# How many light years away is Earth from the closest outer edge of the black hole at the center of the Milky Way?

How many light years is Earth away from the closest outer edge of the supermassive black hole in Sagittarius A* at the center of the Milky Way? I don't mean the distance to the center of the galaxy, but to the point in the black hole's circumference where it is closest to us.

• Aug 26 '14 at 6:28
• I've looked at that link but I didn't find this info there; could you point me specifically to where on the page that can be found? Aug 26 '14 at 8:48
• Copy the link, do not just click on it: the * is not included in the link, and it send to a wrong page. Aug 26 '14 at 9:01

As @Py-ser already said, there is the very clear information about that, although his link correctly is here.

As we can read there, the distance of this is around 25000 light years, with a precision of 1400 light years.
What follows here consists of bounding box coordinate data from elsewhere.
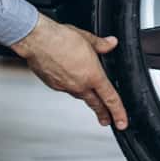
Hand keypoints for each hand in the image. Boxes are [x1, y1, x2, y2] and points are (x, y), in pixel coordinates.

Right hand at [8, 12, 128, 129]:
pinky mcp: (53, 85)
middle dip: (103, 114)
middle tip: (107, 121)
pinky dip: (71, 86)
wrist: (37, 40)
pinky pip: (66, 89)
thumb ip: (101, 44)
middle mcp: (80, 85)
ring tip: (91, 100)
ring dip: (87, 99)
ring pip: (80, 95)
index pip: (110, 98)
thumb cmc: (60, 38)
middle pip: (95, 104)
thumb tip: (111, 43)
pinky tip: (70, 80)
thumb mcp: (87, 38)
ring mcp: (66, 87)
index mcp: (92, 75)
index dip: (118, 112)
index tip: (122, 122)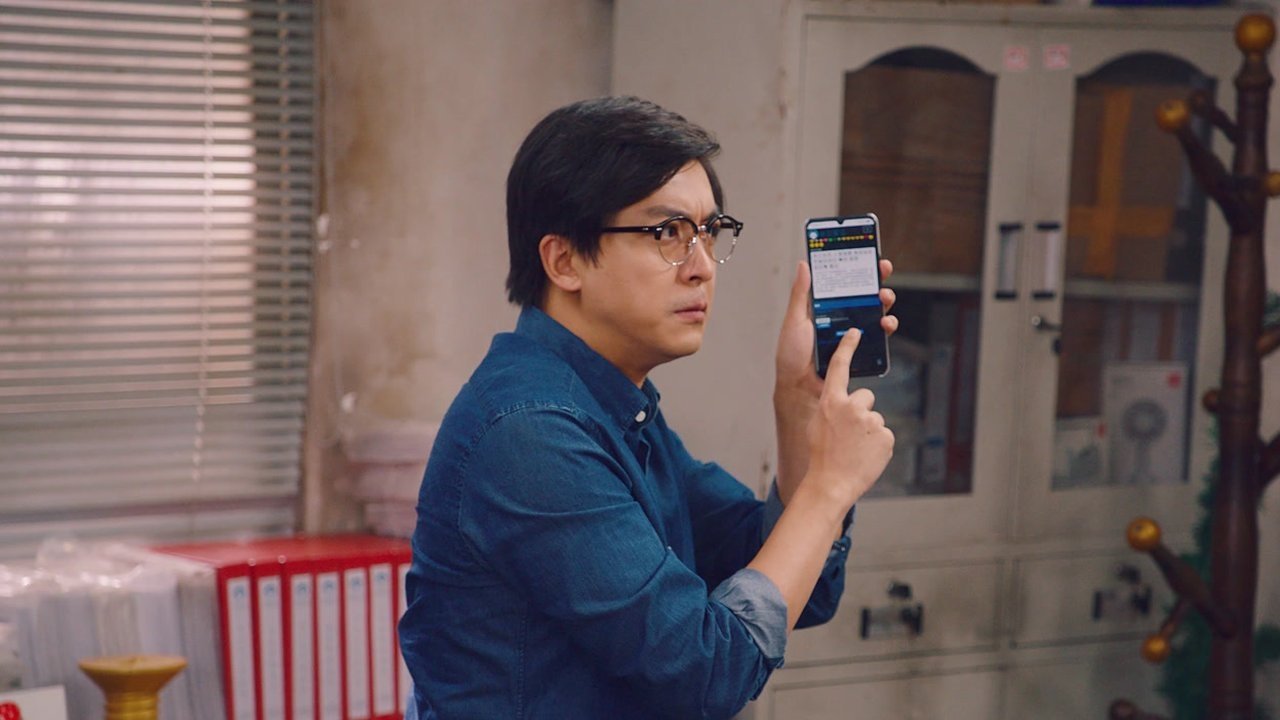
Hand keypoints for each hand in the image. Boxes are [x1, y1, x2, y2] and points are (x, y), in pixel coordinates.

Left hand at [774, 259, 899, 405]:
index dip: (857, 269)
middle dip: (877, 280)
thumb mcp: (794, 320)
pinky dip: (886, 327)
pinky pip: (879, 337)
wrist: (800, 388)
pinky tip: (884, 324)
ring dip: (885, 302)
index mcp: (825, 309)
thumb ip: (800, 293)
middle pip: (864, 295)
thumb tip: (804, 264)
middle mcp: (841, 320)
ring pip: (876, 313)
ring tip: (884, 299)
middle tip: (882, 271)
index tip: (869, 255)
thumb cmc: (792, 356)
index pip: (844, 284)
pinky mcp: (862, 352)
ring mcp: (853, 335)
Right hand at [805, 328, 894, 506]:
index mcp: (831, 401)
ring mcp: (871, 420)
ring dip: (868, 431)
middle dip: (861, 411)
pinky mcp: (886, 435)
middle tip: (849, 434)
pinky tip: (865, 456)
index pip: (840, 367)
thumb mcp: (818, 424)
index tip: (856, 331)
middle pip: (865, 396)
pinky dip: (877, 444)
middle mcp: (852, 406)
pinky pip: (883, 434)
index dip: (848, 346)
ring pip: (874, 418)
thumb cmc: (821, 455)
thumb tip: (846, 404)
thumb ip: (832, 408)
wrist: (831, 483)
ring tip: (855, 449)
Normally, the size of most galaxies is around some ten thousands of light years. Compared to the black holes, their size (the diameter of their event horizon) is some kilometers (stellar black holes) or some astronomical units (some millions - hundred millions of kilometers).

Even the size of the event horizon of the greatest known black hole is around the size of the solar system, which is around some thousandth of light years.

You don't need to ask, "how far we are from the nearest edge of Sagittarius A*", you can simply ask "how far we are from Sagittarius A".

• +1 but according to en.wikipedia.org/wiki/TON_618 the Schwarzschild radius (even horizon radius) of the most massive black holes is not about thousands of light years but about 1300 AU, which is just about one light week.